O seu recente aumento tornou tudo mais caro, desde hipotecas a dívidas empresariais – o que na prática faz o trabalho do Fed de esfriar a economia. Perguntado sobre o impacto do rally dos títulos de longo prazo do Tesouro, Powell saiu pela tangente.
“As condições financeiras tornaram-se mais restritivas, mas não sabemos quão persistentes serão”, disse, acrescentando não saber como o aumento dos rendimentos dos títulos está impactando a política monetária.
O rendimento dos títulos do Tesouro de dois anos, que acompanha as expectativas de taxa de juro, caiu para 4,98% nesta quarta-feira após a reunião do Fed, o seu nível mais baixo em quase três semanas. O rendimento de 10 anos, que acompanha as expectativas de crescimento e inflação, caiu brevemente antes de se recuperar.
Dívida e títulos
O mercado financeiro ficou aliviado não apenas pela decisão do Fed de manter a taxa de juros inalterada. Horas antes da reunião do BC americano, o Departamento do Tesouro anunciou seu planejamento para emissão de títulos da dívida americana no quarto trimestre.
Em tempos de juros elevados e forte expansão fiscal do governo americano, os dois pilares do mercado de títulos – o Tesouro dos EUA, que emite títulos para bancar a dívida pública, e o Fed, que determina a taxa de juros que o governo americano paga para tomar empréstimos – vêm impactando não só a política monetária americana como a economia global.
Em agosto, quando fez o planejamento até o fim do terceiro trimestre, o Tesouro teve de vender mais obrigações de longo prazo do que o esperado, a fim de cobrir os déficits.
Nesta quarta-feira, 1º de novembro, porém, o Tesouro decidiu aumentar a emissão de títulos de prazo mais curto no ritmo estabelecido há três meses, ao mesmo tempo que vai desacelerar o ritmo das emissões dos papeis de 10 anos e 30 anos.
A medida foi bem recebida pelo mercado, que temia uma expansão de emissões dos papeis mais longos. Nos seus leilões trimestrais de reembolso na próxima semana, o Departamento do Tesouro venderá US$ 112 bilhões em dívida, valor inferior aos US$ 114 bilhões colocados em oferta no trimestre anterior.
O Tesouro precisa arrecadar US$ 776 bilhões com a vendas neste trimestre, um recorde para os últimos três meses do ano. O fato de a cotação dos títulos de longo prazo do Tesouro ser acompanhada de perto mostra como a expansão fiscal do governo americano está se tornando um problema crônico.
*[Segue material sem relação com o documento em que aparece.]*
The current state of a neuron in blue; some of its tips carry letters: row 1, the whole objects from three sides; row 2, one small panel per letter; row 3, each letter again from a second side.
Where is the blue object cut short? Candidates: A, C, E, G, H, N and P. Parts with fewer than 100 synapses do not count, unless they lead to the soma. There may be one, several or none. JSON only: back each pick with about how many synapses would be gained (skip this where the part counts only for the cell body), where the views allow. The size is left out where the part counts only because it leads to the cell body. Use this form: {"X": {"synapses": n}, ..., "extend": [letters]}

O déficit público americano vem crescendo como uma bola de neve, fruto de um processo que começou ainda no governo de Donald Trump, com cortes de impostos, e avançou na era Biden, com pacote de estímulos de US$ 1,9 trilhão durante pandemia.
Desde o fim de 2019, o tamanho da dívida federal cresceu em mais de US$ 9 trilhões, atingindo US$ 26,5 trilhões. Apenas o montante que os EUA pagam como despesas de juros sobre a dívida federal aumentou quase 40% no recém-terminado ano fiscal de 2023, para mais de US$ 659 bilhões.